Bonus graph feature: Understand why some binaries are missing with “conan graph explain”

One of the common struggles in Conan 1.X is installing Conan packages that were supposed to exist as pre-compiled binaries and then hitting a “Missing binary” error. That error looked like this:

$ conan install --requires=zlib/1.3 -s build_type=Debug

conan missing binary

Even if this error message provides some information about the missing binary, it is not evident why the binary is missing. Now, as the error message suggests, we have the conan graph explain. Basically typing the same conan install command, but now using graph explain to obtain something like:

$ conan graph explain --requires=zlib/1.3 -s build_type=Debug

conan graph explain

That clearly explains and highlights in colors the reason why this binary is missing. In this case, it is because ConanCenter is not building Debug binaries for this compiler version, and the Release binaries are the only ones available.
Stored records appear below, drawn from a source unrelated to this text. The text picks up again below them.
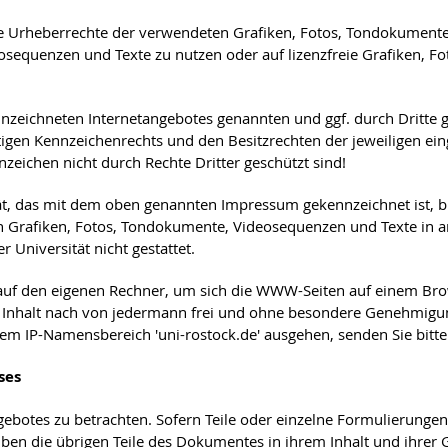
en die Urheberrechte der verwendeten Grafiken, Fotos, Tondokumen
deosequenzen und Texte zu nutzen oder auf lizenzfreie Grafiken,
nzeichneten Internetangebotes genannten und ggf. durch Dritte
gen Kennzeichenrechts und den Besitzrechten der jeweiligen ein
zeichen nicht durch Rechte Dritter geschützt sind!
, das mit dem oben genannten Impressum gekennzeichnet ist, bleib
 Grafiken, Fotos, Tondokumente, Videosequenzen und Texte in a
 Universität nicht gestattet.
n auf den eigenen Rechner, um sich die WWW-Seiten auf einem B
dem Inhalt nach von jedermann frei und ohne besondere Genehmi
em IP-Namensbereich 'uni-rostock.de' ausgehen, senden Sie bitt
ses
ngebotes zu betrachten. Sofern Teile oder einzelne Formulierungen
eiben die übrigen Teile des Dokumentes in ihrem Inhalt und ihrer 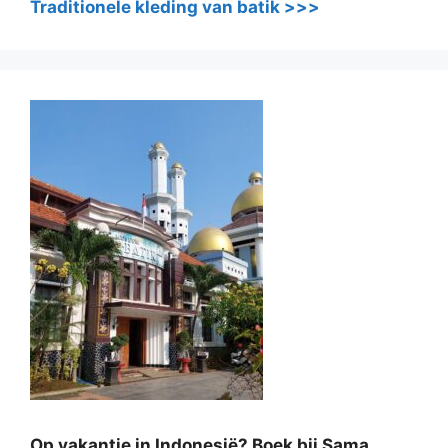
Traditionele kleding van batik >>>
Op vakantie in Indonesië? Boek bij Sama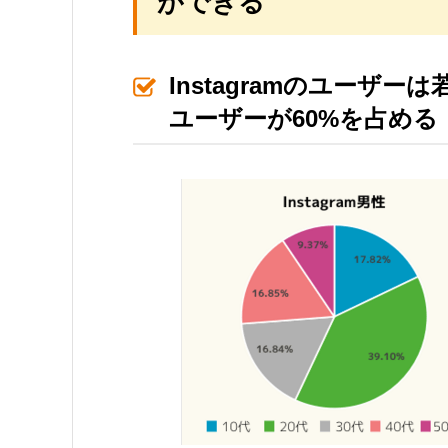
ができる
Instagramのユーザ
ユーザーが60%を占める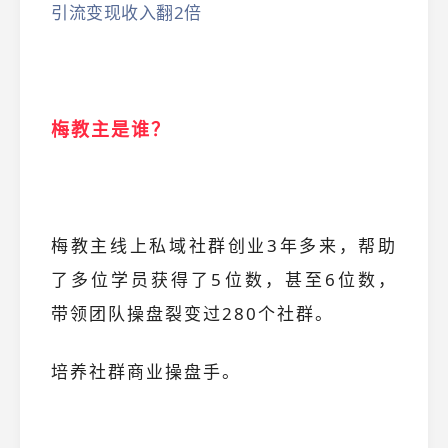
引流变现收入翻2倍
梅教主是谁？
梅教主线上私域社群创业3年多来，帮助
了多位学员获得了5位数，甚至6位数，
带领团队操盘裂变过280个社群。
培养社群商业操盘手。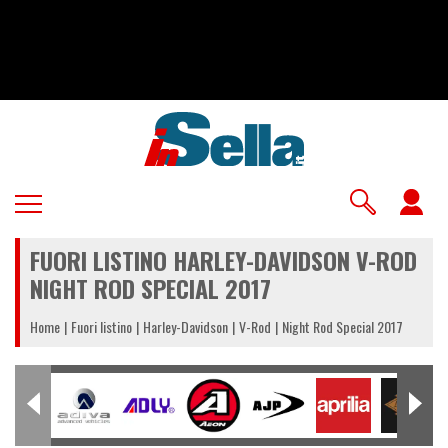
Salta
al
contenuto
principale
U
a
FUORI LISTINO HARLEY-DAVIDSON V-ROD
m
NIGHT ROD SPECIAL 2017
Home
Fuori listino
Harley-Davidson
V-Rod
Night Rod Special 2017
The conan graph explain command is designed to explain all possible differences that cause binaries to be missing, from differences in settings, options, dependencies’ versions, configuration, etc.

Conclusions

The new additions in Conan 2 provide some very powerful features that allow for more flexibility in the dependency resolution and implement some long time requests, like being able to replace API-compatible requirements or use system installed tools instead of the recipes declared ones.

Please check the documentation for replace_requires, platform_requires and conan graph explain. We are looking forward to hearing your feedback about these, please don’t hesitate to share it, report any bugs or ask any questions about it on GitHub issues.